In Canada, we look forward to Mother’s Day and Father’s Day – a day for children to express love for their parents.  Mexico celebrates those days too.  But every April 30th since 1925, Mexico has also celebrated Children’s Day, El Dia de Ninos.  It is a day – a few days actually – where everyone stops what they are doing to honor children.  We noticed that even in the poorest neighborhoods, homes were decorated with balloons and children were hauling around bags of candy.  I spend a lot of time with children here and I tend to see all the things that are wrong – poverty, disease, lack of decent education and medical care and shelter.  But when I let myself relax a bit I also see a country where family is important, where children are allowed to play with abandon and where laughter is loud and common.

This weekend we celebrated Dia de Ninos twice – once with the children of Casa Hogar and one with the children in our community.  Because Natalia’s birthday fell on Thursday and the children had Friday off school, we had a combined Birthday/Children’s Day party.  Natalia and her brother and sister live at Casa Hogar during the week to help their mom who works at night during the week.  She is young and had her first daughter as a very young teen. But she loves her children in the best ways she can and they love her too.  On Friday, she brought a giant pot of pozole and a cake for all of us to share.  We played some games, had a dance party and eventually filled up the water balloons for a giant water fight.  It was a super fun day for the children and the grown-ups too.

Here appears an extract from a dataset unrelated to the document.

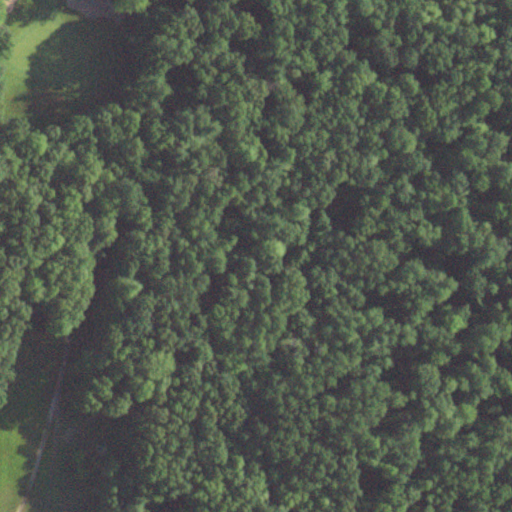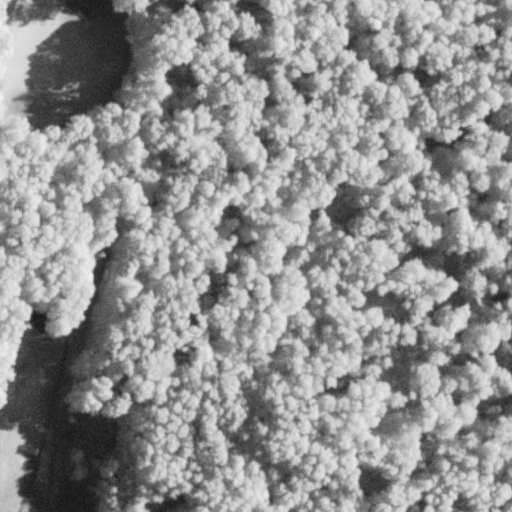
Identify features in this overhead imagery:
park: (65, 235)
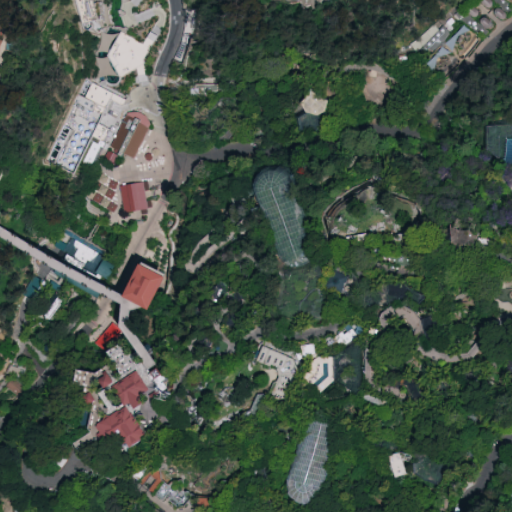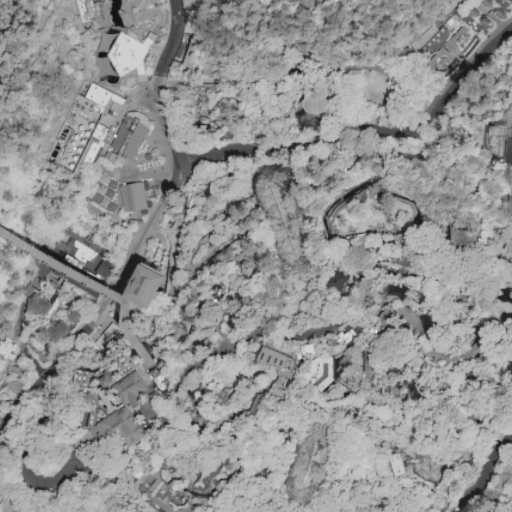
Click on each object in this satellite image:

Natalia’s mom (top) brought delicious pozole for us all to share

Water fights and dancing party – yup I was soaked too!

On Sunday night, the local church had a community Dia de Nino’s party – over 300 children showed up to play games, eat hotdogs and cake and watch a bunch of Trolls tell them that Jesus loves them.  We picked up Jose to come to the party and while we were waiting at the house his 3-year-old nephew Kevin gave me the ‘look’.  The ‘please don’t leave me here while you take Jose to a party’ look.  “Do you want to come too Kevin”.  Giant smile.   His 16-year-old pregnant mom gave me a tired smile and a nod.  So Kevin came for his first big outing with us.  I don’t think Kevin has been out of his neighborhood often and he clung to Grant and I as he tried out the activities.  I have never seen a child ravage a hot dog like that and by the end of the evening my dress was literally dripping with green juice, snot, and catsup.  Once I asked Grant, “Do I even want to know what I feel dripping down my leg right now?”.  Twice he wiped out on the play structure hard enough to make most children cry – instead Kevin got up and kept going, not wanting to miss a second of this new freedom.

Kevin’s first adventure


Hanging with my buddy Lucio

Obviously, I still worry about the children in this country.  Every day Grant and I get up and we work to find ways to help the children in our lives experience futures with hope and opportunity and possibility.  But this weekend we put that all aside and we joined with our community in celebrating these little people and the simple lives they live today.  Feliz dia de los ninos mis amigos!